Description of the task:
Repeat the following data exactly, omitting pictures.
-------
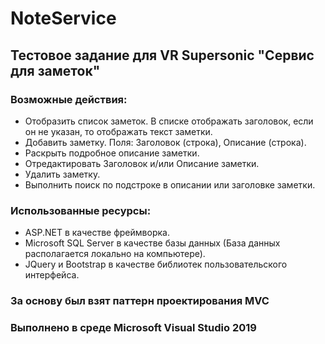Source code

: # NoteService

## Тестовое задание для VR Supersonic "Сервис для заметок"   

### Возможные действия:
* Отобразить список заметок. В списке отображать заголовок, если он не указан,  то отображать текст заметки.
* Добавить заметку. Поля: Заголовок (строка), Описание (строка).
* Раскрыть подробное описание заметки.
* Отредактировать Заголовок и/или Описание заметки.
* Удалить заметку.
* Выполнить поиск по подстроке в описании или заголовке заметки.   

### Использованные ресурсы:
* ASP.NET в качестве фреймворка.
* Microsoft SQL Server в качестве базы данных (База данных располагается локально на компьютере).
* JQuery и Bootstrap в качестве библиотек пользовательского интерфейса.   

### За основу был взят паттерн проектирования MVC   

### Выполнено в среде Microsoft Visual Studio 2019
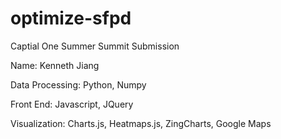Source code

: # optimize-sfpd
Captial One Summer Summit Submission

Name: Kenneth Jiang

Data Processing: Python, Numpy

Front End: Javascript, JQuery

Visualization: Charts.js, Heatmaps.js, ZingCharts, Google Maps
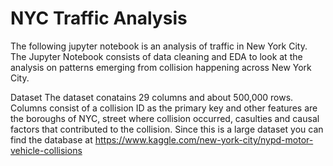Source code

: # NYC Traffic Analysis
The following jupyter notebook is an analysis of traffic in New York City. The Jupyter Notebook consists of data cleaning and EDA to look at the analysis on patterns emerging from collision happening across New York City.

Dataset
The dataset conatains 29 columns and about 500,000 rows. Columns consist of a collision ID as the primary key and other features are the boroughs of NYC, street where collision occurred, casulties and causal factors that contributed to the collision. Since this is a large dataset you can find the database at https://www.kaggle.com/new-york-city/nypd-motor-vehicle-collisions
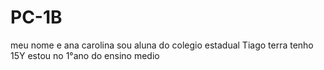 # PC-1B
meu nome e ana carolina 
sou aluna do colegio estadual Tiago terra
tenho 15Y
estou no 1°ano do ensino medio
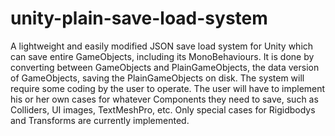 # unity-plain-save-load-system
A lightweight and easily modified JSON save load system for Unity which can save entire GameObjects, including its MonoBehaviours. It is done by converting between GameObjects and PlainGameObjects, the data version of GameObjects, saving the PlainGameObjects on disk. The system will require some coding by the user to operate. The user will have to implement his or her own cases for whatever Components they need to save, such as Colliders, UI images, TextMeshPro, etc. Only special cases for Rigidbodys and Transforms are currently implemented.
-------
Answer box:
Source code

: # NoteService

## Тестовое задание для VR Supersonic "Сервис для заметок"   

### Возможные действия:
* Отобразить список заметок. В списке отображать заголовок, если он не указан,  то отображать текст заметки.
* Добавить заметку. Поля: Заголовок (строка), Описание (строка).
* Раскрыть подробное описание заметки.
* Отредактировать Заголовок и/или Описание заметки.
* Удалить заметку.
* Выполнить поиск по подстроке в описании или заголовке заметки.   

### Использованные ресурсы:
* ASP.NET в качестве фреймворка.
* Microsoft SQL Server в качестве базы данных (База данных располагается локально на компьютере).
* JQuery и Bootstrap в качестве библиотек пользовательского интерфейса.   

### За основу был взят паттерн проектирования MVC   

### Выполнено в среде Microsoft Visual Studio 2019
Source code

: # optimize-sfpd
Captial One Summer Summit Submission

Name: Kenneth Jiang

Data Processing: Python, Numpy

Front End: Javascript, JQuery

Visualization: Charts.js, Heatmaps.js, ZingCharts, Google Maps
Source code

: # NYC Traffic Analysis
The following jupyter notebook is an analysis of traffic in New York City. The Jupyter Notebook consists of data cleaning and EDA to look at the analysis on patterns emerging from collision happening across New York City.

Dataset
The dataset conatains 29 columns and about 500,000 rows. Columns consist of a collision ID as the primary key and other features are the boroughs of NYC, street where collision occurred, casulties and causal factors that contributed to the collision. Since this is a large dataset you can find the database at https://www.kaggle.com/new-york-city/nypd-motor-vehicle-collisions
 # PC-1B
meu nome e ana carolina 
sou aluna do colegio estadual Tiago terra
tenho 15Y
estou no 1°ano do ensino medio
 # unity-plain-save-load-system
A lightweight and easily modified JSON save load system for Unity which can save entire GameObjects, including its MonoBehaviours. It is done by converting between GameObjects and PlainGameObjects, the data version of GameObjects, saving the PlainGameObjects on disk. The system will require some coding by the user to operate. The user will have to implement his or her own cases for whatever Components they need to save, such as Colliders, UI images, TextMeshPro, etc. Only special cases for Rigidbodys and Transforms are currently implemented.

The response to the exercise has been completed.